(EXERCISE OBJECTIVE):
In the tendonitis thread below, turn the paragraph beginning "you should rest to allow the swelling" into a brief list that keeps its main facts.
##### PASSAGE TO READ #####
I would strongly suggest anyone dealing with this problem to give it a try. Just be patient, it is supposed to help lubricate and rebuild the cartlidge not suppress the pain or swelling.


----------



## david168 (Jul 9, 2003)

*Bromelain For Tendonitis*

This site claims tendonitis can be greatly reduced within one week by using the enzyme bromelain.

http://www.smartbodyz.com/BromelainNZymesText.htm


----------



## Diehard007 (Nov 6, 2004)

ive been experiencing pain in my left elbow... and im guessing i have tendonitis. i 've read through this thread and saw that people still continued to lift weights. i was wondering if the recovery time is faster if i were to stop lifting.


----------



## P-funk (Nov 6, 2004)

Diehard007 said:
			
		

> ive been experiencing pain in my left elbow... and im guessing i have tendonitis. i 've read through this thread and saw that people still continued to lift weights. i was wondering if the recovery time is faster if i were to stop lifting.




you should rest to allow the swelling to subside.  that is how you get rid of tendonitis.  You can also ice post workout, which is a good idea, and take some sort of over the counter anti-inflametory.


----------



## Diehard007 (Nov 7, 2004)

also... should i buy Glucosamine?


----------
##### LISTED ENTRIES #####
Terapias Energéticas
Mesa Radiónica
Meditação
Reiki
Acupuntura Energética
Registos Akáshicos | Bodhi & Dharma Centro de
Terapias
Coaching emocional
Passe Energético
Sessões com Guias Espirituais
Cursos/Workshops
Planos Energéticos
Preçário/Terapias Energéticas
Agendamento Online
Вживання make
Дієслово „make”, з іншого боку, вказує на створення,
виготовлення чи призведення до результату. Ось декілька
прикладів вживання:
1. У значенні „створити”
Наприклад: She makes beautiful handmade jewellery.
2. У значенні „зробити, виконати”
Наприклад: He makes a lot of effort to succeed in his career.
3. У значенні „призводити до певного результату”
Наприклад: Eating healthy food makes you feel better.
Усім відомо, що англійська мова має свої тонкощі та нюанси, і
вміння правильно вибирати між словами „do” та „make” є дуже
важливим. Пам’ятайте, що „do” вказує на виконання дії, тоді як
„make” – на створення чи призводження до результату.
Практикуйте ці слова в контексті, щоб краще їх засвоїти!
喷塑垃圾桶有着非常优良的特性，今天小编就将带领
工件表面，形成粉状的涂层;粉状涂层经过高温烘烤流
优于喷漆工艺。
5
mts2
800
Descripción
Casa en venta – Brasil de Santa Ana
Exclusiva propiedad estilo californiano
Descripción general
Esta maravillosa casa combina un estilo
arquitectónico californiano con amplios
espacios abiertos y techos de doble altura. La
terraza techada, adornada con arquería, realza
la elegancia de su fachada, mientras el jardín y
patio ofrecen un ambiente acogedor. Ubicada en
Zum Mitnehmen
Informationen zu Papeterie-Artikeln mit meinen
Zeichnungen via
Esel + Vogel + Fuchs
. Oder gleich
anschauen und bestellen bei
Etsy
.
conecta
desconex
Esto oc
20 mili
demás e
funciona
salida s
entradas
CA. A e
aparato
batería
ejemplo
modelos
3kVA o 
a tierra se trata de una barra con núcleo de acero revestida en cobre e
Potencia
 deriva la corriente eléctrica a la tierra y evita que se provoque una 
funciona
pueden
#####
(YOUR SOLUTION):
- Rest so the swelling can go down; that is how tendonitis clears up.
- Ice after workouts.
- Take an over-the-counter anti-inflammatory.